MCLE: “Life in the Fast Lane – Rapidly Changing Technology and the Impact on Construction Claims”

While the construction industry has traditionally been slow to adapt and change, the last several years have seen a rapid expansion of the adoption of new technologies both in the construction and administration of construction projects. This presentation will review some of these new trends and discuss their application and use as well as evaluate the risks and risk management approaches needed to anticipate, mitigate, and resolve claims in this new and rapidly changing era of construction-tech. The presentation covers issues such as modular construction, CLT materials, and 3-D printing, as well as the pace of litigation and large loss claims. This presentation will discuss the challenges facing the construction community and discuss how invention and creativity may be causing more complexity in construction disputes as well as changes in trends in construction claims. Finally, this presentation will touch on the increasing pace of litigation and considerations in harnessing different ADR models to move disputes toward resolution.

Brenda Radmacher, Partner, Akerman LLP

Brenda Radmacher is a partner at Akerman LLP, where she is the leader of the firm’s Construction Industry Group on the West Coast. Brenda handles all types of matters in the construction industry surrounding vertical construction as well as infrastructure projects across the western region, and around the world, providing pragmatic counsel on contracting strategies and drafting. With over 25 years of experience working with construction contractors, construction managers, design professionals, developers, and owners, Brenda’s practice emphasizes resolving complex construction disputes through negotiation, mediation, and when necessary, arbitration and litigation on projects in California, nationwide, and internationally.

 Case Law: “Davis v. Fresno Unified School District (2023), 14 Cal.5th 671.” ”

After several years of litigation, the California Supreme Court has issued a ruling on the applicability of validation statutes to independently financed lease-leaseback arrangements in Davis v. Fresno Unified School District.

In an opinion that should be a warning to California public entities and public-works contractors, the California Supreme Court upheld the Court of Appeal’s decision holding that a validation cause of action cannot be brought to validate a school district’s lease-leaseback arrangement when the arrangement was not inextricably tied to the public entity’s indebtedness because it did not fall within the definition of “contracts” under Cal. Gov. Code section 53511. Since the lease-leaseback contract in this case could not be validated under the validation statutes, this exposes the contractor here to disgorgement of all amounts paid by the public entity to the contractor—just under $40,000,000.

Thus, public-works contractors should be wary of lease-leaseback contracts and seek legal guidance at the bid stage to ensure that the lease-leaseback regime is authorized by statute and/or capable of validation. Prudent contractors should require public entities to issue public bonds for the specific project and consider pursuing validation of the contract. If the contract is not validated or clearly authorized by statute, the contractor faces serious risk of a disgorgement action or a reverse-validation action by disgruntled taxpayers or losing-contractor bidders.

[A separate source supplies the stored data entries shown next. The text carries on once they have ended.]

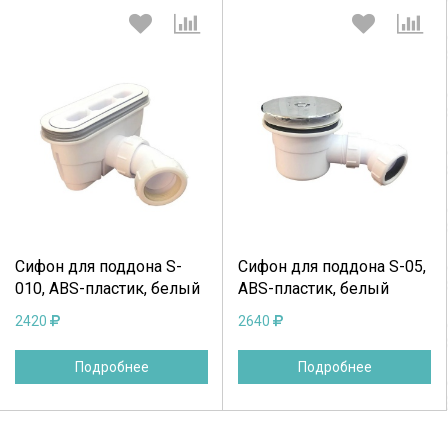
Выберите количество:
Выберите количество:
Продолжить
Отмена
Продолжить
Отмена
Сифон для поддона S-
Сифон для поддона S-05,
010, ABS-пластик, белый
ABS-пластик, белый
2420
2640
Подробнее
Подробнее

Public entities seeking to complete projects under a lease-leaseback arrangement should be aware that an independently financed lease-leaseback contract cannot be validated under the validation statutes and thus should issue project specific bonds. If public entities refuse to do this, public entities will likely face difficulty acquiring bids for lease-leaseback projects in the future.

Nathan Chow, Smith Currie & Hancock LLP

Nathan Chow is a rising 3L at Santa Clara University School of Law and current summer associate at Smith, Currie & Hancock LLP. He has published an article on disgorgement issues in the Santa Clara Business Chronicle and wishes to practice construction law. He also serves as the Senior Research Editor for the Santa Clara Law Review and as an associate editor for the Santa Clara High-Tech Law Journal.